[Records from a dataset]
* * * * * * *

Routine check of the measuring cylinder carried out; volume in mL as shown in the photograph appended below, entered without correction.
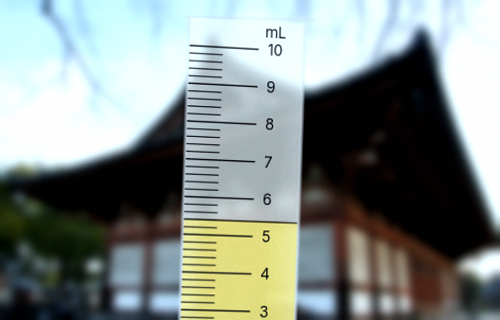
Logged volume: 5.4 mL
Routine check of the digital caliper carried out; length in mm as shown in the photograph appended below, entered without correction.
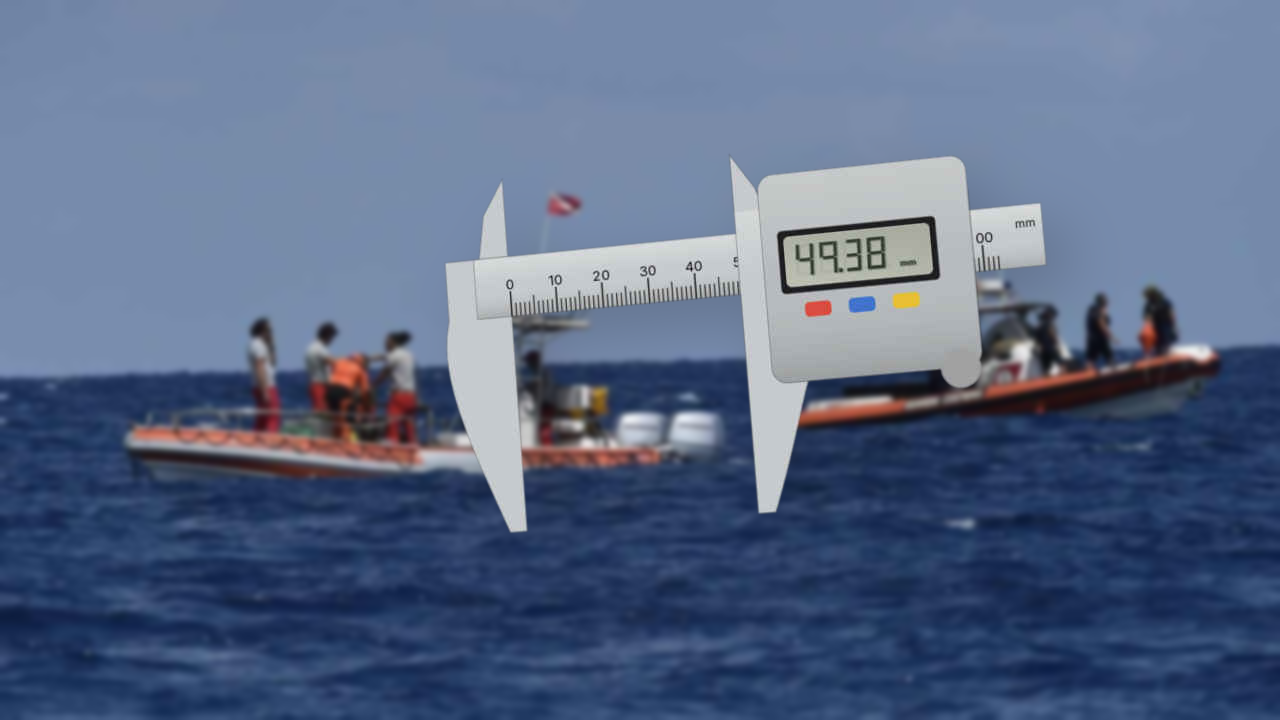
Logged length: 49.38 mm
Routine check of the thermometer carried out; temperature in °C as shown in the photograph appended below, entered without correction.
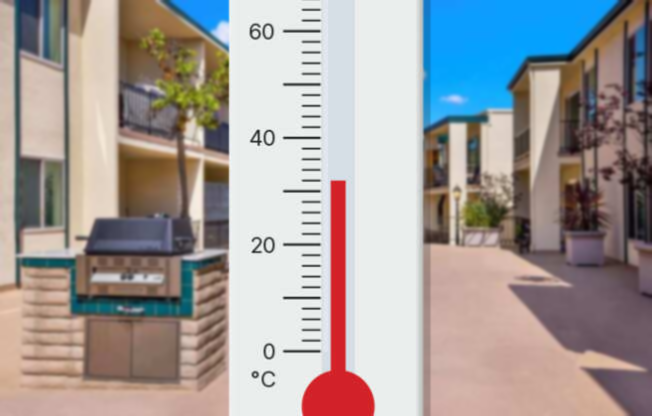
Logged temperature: 32 °C
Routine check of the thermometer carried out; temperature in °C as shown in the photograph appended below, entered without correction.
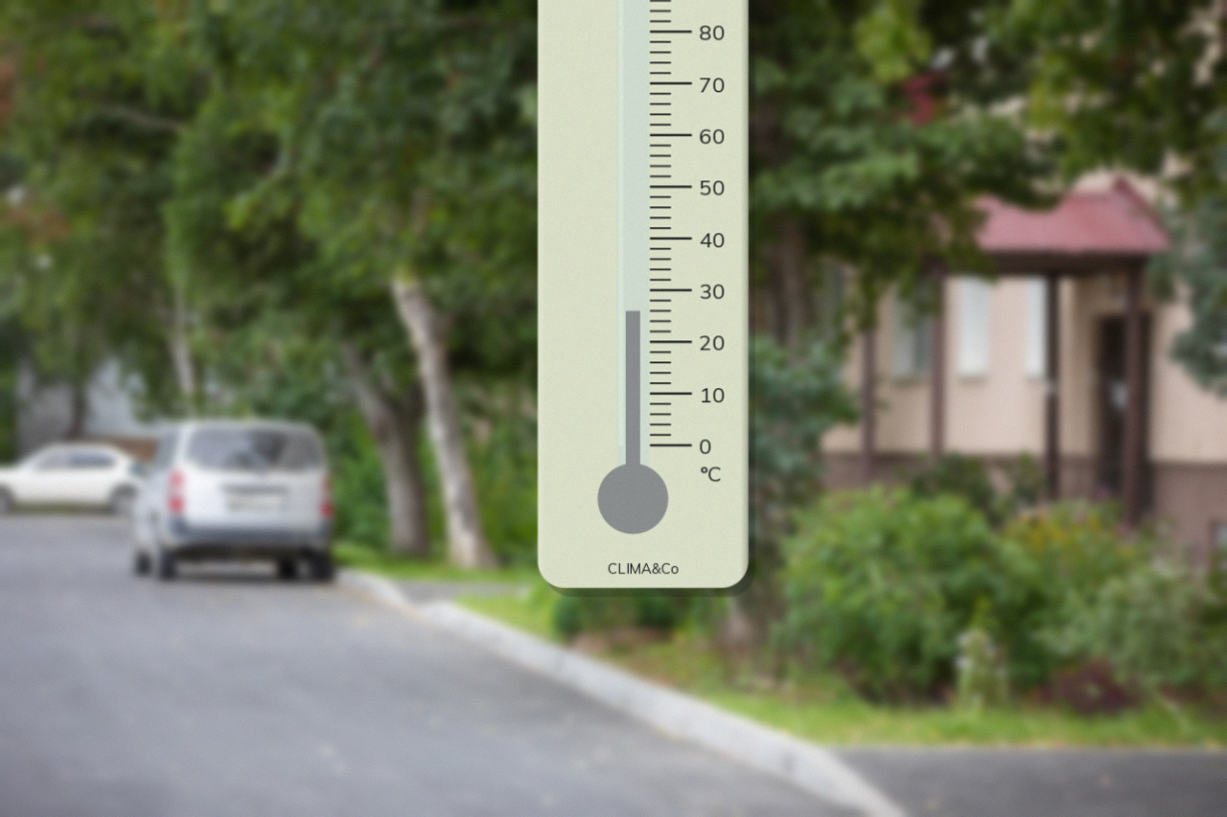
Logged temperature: 26 °C
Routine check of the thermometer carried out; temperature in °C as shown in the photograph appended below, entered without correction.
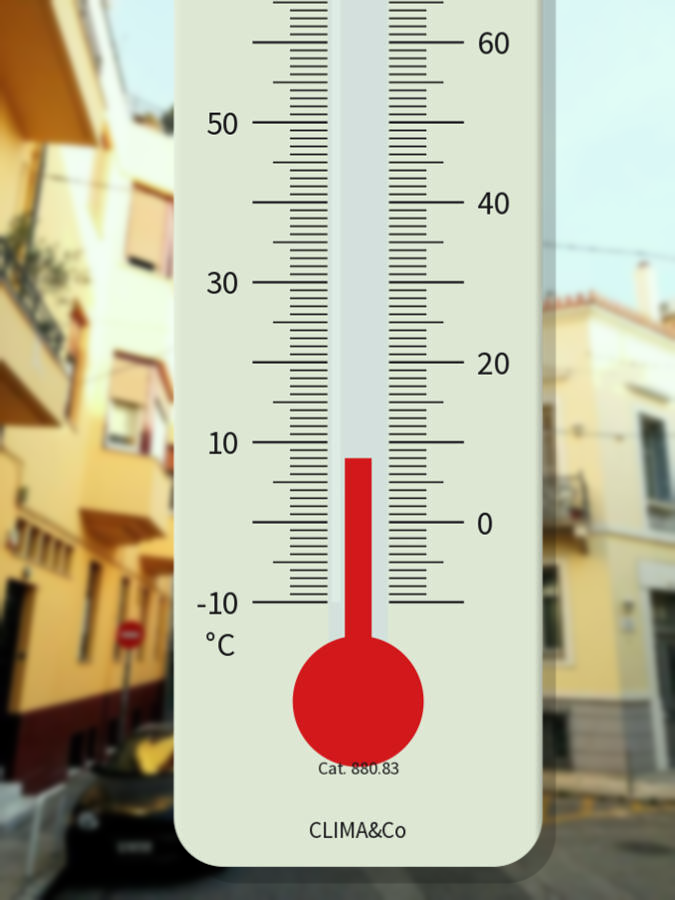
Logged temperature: 8 °C
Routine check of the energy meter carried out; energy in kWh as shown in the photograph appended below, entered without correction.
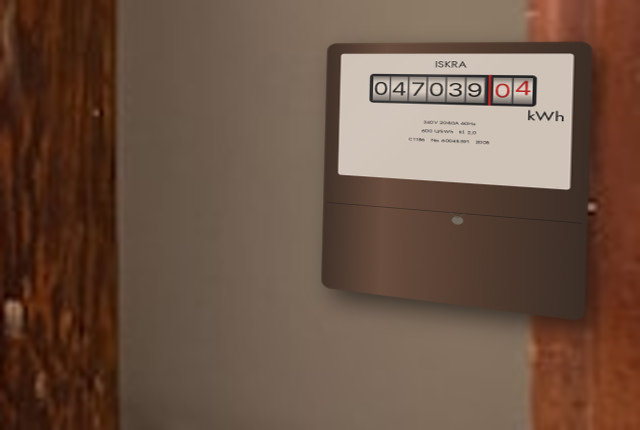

* * * * * * *

• [PROBLEM REQUIREMENTS] Please edit the data, starting at the line that contains "Routine check of the digital" and continuing through the end, so that "carried out" becomes "performed" and nothing else changes. Leave the pictures out of your answer.

• [ANSWER TO THIS TASK]
Routine check of the digital caliper performed; length in mm as shown in the photograph appended below, entered without correction.
Logged length: 49.38 mm
Routine check of the thermometer performed; temperature in °C as shown in the photograph appended below, entered without correction.
Logged temperature: 32 °C
Routine check of the thermometer performed; temperature in °C as shown in the photograph appended below, entered without correction.
Logged temperature: 26 °C
Routine check of the thermometer performed; temperature in °C as shown in the photograph appended below, entered without correction.
Logged temperature: 8 °C
Routine check of the energy meter performed; energy in kWh as shown in the photograph appended below, entered without correction.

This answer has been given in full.